U.S. attorney general opens criminal probe of Gulf oil spill
By Theresa Vargas
Washington Post Staff Writer
Tuesday, June 1, 2010; 5:32 PM EDT
NEW ORLEANS -- Attorney General Eric H. Holder Jr. announced Tuesday that his office is using "the full weight" of its investigative power to pursue criminal and civil investigations into the oil spill that has devastated the Gulf Coast.
"The Department of Justice will ensure that the American people do not foot the bill for this disaster and that our laws are enforced to the fullest extent possible," he said.
Earlier in the day, President Obama vowed a "full and vigorous accounting" of the causes of the disaster, telling the leaders of a new commission that they should pursue the trail of blame without limits.
"They have my full support to follow the facts wherever they may lead, without fear or favor," Obama said in the Rose Garden Tuesday after meeting with the co-chairmen of the commission, former Florida senator and governor Bob Graham and former EPA administrator William Reilly.
Holder's announcement came at an afternoon news conference in New Orleans, the same day the attorney general met with local law enforcement officials and surveyed part of the impacted area.

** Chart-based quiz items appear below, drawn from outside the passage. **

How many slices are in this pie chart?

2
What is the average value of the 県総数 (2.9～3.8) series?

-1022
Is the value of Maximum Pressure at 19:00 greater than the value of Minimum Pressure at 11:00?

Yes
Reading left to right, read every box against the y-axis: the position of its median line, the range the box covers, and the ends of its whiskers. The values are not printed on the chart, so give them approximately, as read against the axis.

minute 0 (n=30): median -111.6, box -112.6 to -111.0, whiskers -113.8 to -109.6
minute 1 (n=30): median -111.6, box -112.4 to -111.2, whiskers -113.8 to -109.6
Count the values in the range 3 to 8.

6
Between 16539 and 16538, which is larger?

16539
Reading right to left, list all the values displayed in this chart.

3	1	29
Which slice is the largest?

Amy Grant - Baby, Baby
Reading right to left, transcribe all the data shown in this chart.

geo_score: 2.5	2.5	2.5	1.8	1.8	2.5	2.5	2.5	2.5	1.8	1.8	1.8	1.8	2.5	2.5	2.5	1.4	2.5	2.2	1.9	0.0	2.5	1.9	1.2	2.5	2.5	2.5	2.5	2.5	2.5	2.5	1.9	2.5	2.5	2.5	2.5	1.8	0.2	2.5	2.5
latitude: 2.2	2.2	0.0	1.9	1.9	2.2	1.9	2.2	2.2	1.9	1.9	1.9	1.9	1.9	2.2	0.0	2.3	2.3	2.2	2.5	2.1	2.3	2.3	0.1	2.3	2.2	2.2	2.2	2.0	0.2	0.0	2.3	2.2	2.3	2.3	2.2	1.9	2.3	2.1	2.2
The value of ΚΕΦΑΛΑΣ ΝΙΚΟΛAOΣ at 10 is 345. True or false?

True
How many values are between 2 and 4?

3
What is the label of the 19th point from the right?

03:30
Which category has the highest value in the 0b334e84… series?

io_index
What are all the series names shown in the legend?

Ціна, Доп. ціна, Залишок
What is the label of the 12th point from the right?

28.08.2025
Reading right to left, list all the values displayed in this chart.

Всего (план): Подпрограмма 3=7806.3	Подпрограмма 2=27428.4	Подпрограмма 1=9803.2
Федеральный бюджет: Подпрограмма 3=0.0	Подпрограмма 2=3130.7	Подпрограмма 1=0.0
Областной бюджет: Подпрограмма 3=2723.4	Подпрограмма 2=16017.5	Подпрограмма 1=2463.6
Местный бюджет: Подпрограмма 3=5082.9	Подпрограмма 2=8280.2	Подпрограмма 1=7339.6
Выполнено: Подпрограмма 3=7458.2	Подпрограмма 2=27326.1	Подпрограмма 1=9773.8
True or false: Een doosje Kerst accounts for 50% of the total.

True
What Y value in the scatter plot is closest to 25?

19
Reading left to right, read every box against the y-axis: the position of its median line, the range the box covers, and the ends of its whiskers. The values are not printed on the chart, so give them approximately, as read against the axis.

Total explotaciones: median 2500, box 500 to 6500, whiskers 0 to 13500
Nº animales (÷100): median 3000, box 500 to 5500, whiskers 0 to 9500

"What we saw this morning was oil for miles and miles and miles, oil that we know has already affected plants and animal life along the coast and has impacted the lives and livelihoods of all too many in this region," he said. "This must not be forgotten."
He also noted that eleven lives were lost the day the rig exploded. Among the statutes his office is examining: the Clean Water Act, the Oil Solution Act and the Migratory Bird and Endangered Species Act.
"As we move forward we will be guided by some relatively simple principals," Holder said. "We will ensue that every cent, every cent of taxpayer money will be repaid and that damages to the environment and wildlife will be reimbursed. We will make certain that those responsible clean up the mess that they have made... And we will prosecute to the fullest extent of the law, anyone who has violated the law."
Justice Department lawyers were sent to the gulf weeks ago to monitor the spill, and Holder said investigation has been ongoing, but he would not say who had come under focus.
"We are not in a position yet where I think we have in our own minds who should be ultimately held liable," Holder said. He added that they are taking steps to ensure the investigation does not interfere with the clean up effort, which is being spearheaded by BP. "It is in BP's interest," he said, "to keep doing what they're doing, in fact even doubling" the effort.
In Washington, Obama said he will soon appoint five other members to the commission he created to investigate the spill.
"We have an obligation to investigate what went wrong" leading to the April 20 blowout of the deep-sea oil well, Obama said. If current laws are insufficient to prevent such catastrophes, "the laws must change," he said.
"If oversight was inadequate to enforce these laws, oversight has to be reformed. If our laws were broken, leading to this death and destruction, my solemn pledge is that we will bring those responsible to justice on behalf of the victims of this catastrophe and the people of the Gulf region."